Что сделать:
Перескажите короче абзац текста о Владиславе Матвеевиче, который начинается словами «Нет, я не могу сказать», и сохраните его основные факты.

Фрагмент текста:
-=-=-=-=-

Поддерживая с Владиславом Матвеевичем добрые отношения и после окончания школы, я захаживал к нему в Дом ученых, где он вел любительскую изостудию, пока не началась война. (Кстати, блокаду от первого и до последнего дня он пережил в Ленинграде.) Всякий раз я находил его приветливым и внутренне спокойным, как может быть спокоен лишь тот, кто занимается своим делом и этим удовлетворен вполне.
Но в то же время он напоминал мне этакого алхимика, сосредоточенного на чем-то таком, что недоступно пониманию непосвященных и даже как бы не нуждается в понимании.
Нет, я не могу сказать, что он был не от мира сего. Он выказывал живой интерес к моим театральным делам, да и вообще к театру. Обо всем судил здраво, и я не замечал в нем затаенной подавленности или желчности. В сущности, он не менялся, хотя годы, как говорится, брали свое. Он искренне радовался встречам со мной. Прежде всего – возможности продемонстрировать работу какого-нибудь своего ученика. И когда я говорил, что эта работа и мне кажется удачной (хотя, часто бывало, не видел в ней ничего особенного), он радовался еще больше:
– Вот увидишь, из этого мальчика обязательно выйдет толк!
Он все так же любил искусство. И ничего не требовал взамен.
Я – тоже любил. Но по-другому. Выходя от него на улицу, я обычно испытывал облегчение. Хотя еще час назад спешил в Дом ученых на всех парах. За те несколько месяцев, что я не видел его и даже о нем не вспоминал, я успевал незаметно соскучиться. Тем не менее, в очередной раз прощаясь с ним и обещая, что теперь-то уж не буду пропадать надолго, что на будущей неделе загляну непременно опять, я сам себе не верил, да и он, вероятно, не верил мне. Уходя от него, я всегда с некоторой грустью думал, что Владислав Матвеевич не очень удачлив и заслуживает большего, нежели добился.
Откуда такие мысли? Разве этого мало – прожить жизнь, пусть небурную, негромкую, но достойную, долгую, целиком отданную искусству, благодарным ученикам?!

-=-=-=-=-

Исходные материалы:
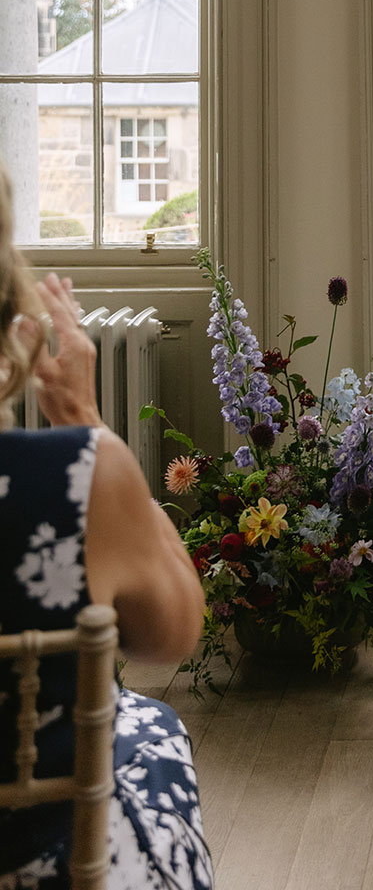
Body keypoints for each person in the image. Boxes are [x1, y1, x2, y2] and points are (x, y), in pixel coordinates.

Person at [0, 166, 212, 890]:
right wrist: (87, 423)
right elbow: (172, 635)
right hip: (31, 860)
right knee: (151, 728)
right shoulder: (72, 477)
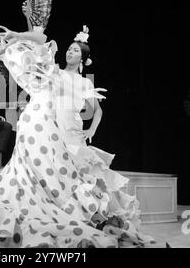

-=-=-=-=-

Письменный ответ:
Владислава Матвеевича нельзя было назвать человеком не от мира сего: он живо интересовался театральными делами рассказчика и театром вообще. Обо всем он судил здраво, без затаенной подавленности или желчности. По сути он не менялся, хотя годы брали свое. Встречам он искренне радовался, прежде всего возможности показать работу кого-нибудь из учеников. Если рассказчик хвалил такую работу, даже не видя в ней ничего особенного, Владислав Матвеевич радовался еще больше.